A combined limit/range-finding test was performed, exposing six replicates of exponentially growing algal cultures per concentration to the WSF prepared at a loading rate of 100 mg/L and to a control group. In addition, three replicates of exponentially growing algal cultures per concentration were exposed to 1.0 and 10 % of the WSF. The initial cell density was 10^4cells/mL and the total test period was 72 hours. Duplicate samples for analytical confirmation of actual exposure concentrations were taken at the start, after 24 hours of exposure and at the end of the test. Analysis was performed on the octyltin species in Octyltintris(2-ethylhexyl mercaptoacetate). The measured concentration of octyltin species in the duplicate samples taken from the undiluted WSF showed initial concentrations of 18 and 27 µg/L. These concentrations decreased to 37 % of initial after 24 hours of exposure and further to 23 % of initial at the end of the test. The decrease of test material concentrations might be explained by initial concentrations being above the solubility limit. This explanation was supported by the variance between duplicate samples taken at the start of the test. Given these results, the effect parameters were expressed in terms of both loading rate of the test material and the Time Weight Average (TWA) concentration (octyltin species). The TWA concentration was calculated to be 8.8 µg/L.

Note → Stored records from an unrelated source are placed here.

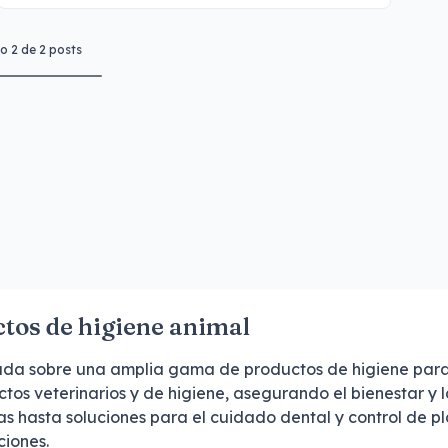
to
2
de
2
posts
tos de higiene animal
lada sobre una amplia gama de productos de higiene para
ctos veterinarios y de higiene, asegurando el bienestar y
s hasta soluciones para el cuidado dental y control de p
ciones.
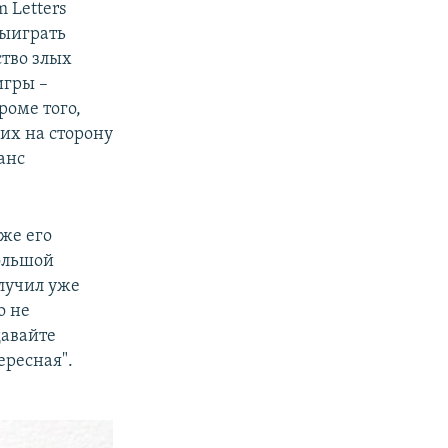
 Letters
выиграть
тво злых
игры –
роме того,
их на сторону
анс
же его
большой
лучил уже
о не
давайте
ересная".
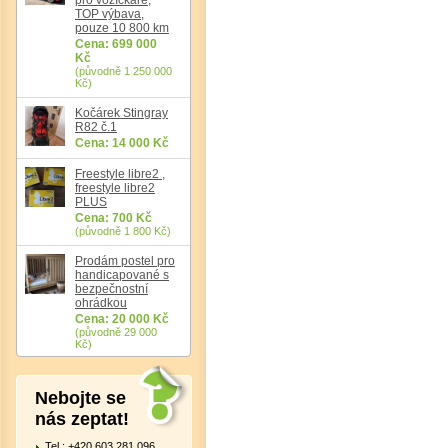
Det
TOP výbava,
pouze 10 800 km
Cena: 699 000
Kč
(původně 1 250 000
Kč)
Kočárek Stingray
R82 č.1
Cena: 14 000 Kč
Freestyle libre2 ,
freestyle libre2
PLUS
Cena: 700 Kč
(původně 1 800 Kč)
Prodám postel pro
handicapované s
bezpečnostní
ohrádkou
Cena: 20 000 Kč
(původně 29 000
Kč)
Nebojte se
nás zeptat!
Tel.: +420 603 281 096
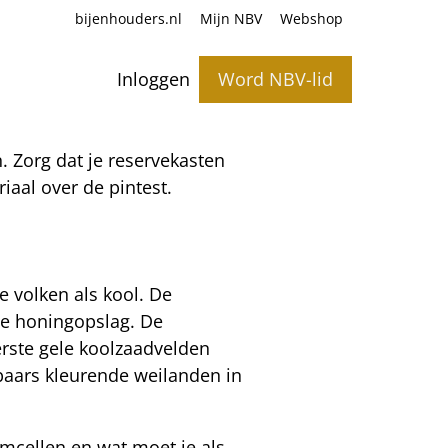
bijenhouders.nl
Mijn NBV
Webshop
Inloggen
Word NBV-lid
 Zorg dat je reservekasten
iaal over de pintest.
 volken als kool. De
de honingopslag. De
rste gele koolzaadvelden
lapaars kleurende weilanden in
mcellen en wat moet je als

The study met the acceptability criteria prescribed by the protocol and was considered valid.

Due to the very low solubility of the test material in test medium, concentration levels that might induce >50% reduction of algal growth could not be reached. The EC50 for both growth rate reduction (ERC50: 0-72h) and yield inhibition (EyC50: 0-72h) was beyond the concentration obtained in a WSF prepared at a loading rate of 100 mg/I. The concentration of organotin species measured in this WSF was 8.8 µg/L. The NOEC for growth rate reduction equalled the concentration obtained in a WSF prepared at a loading rate of 100 mg/L, while the NOEC for yield inhibition was below this concentration.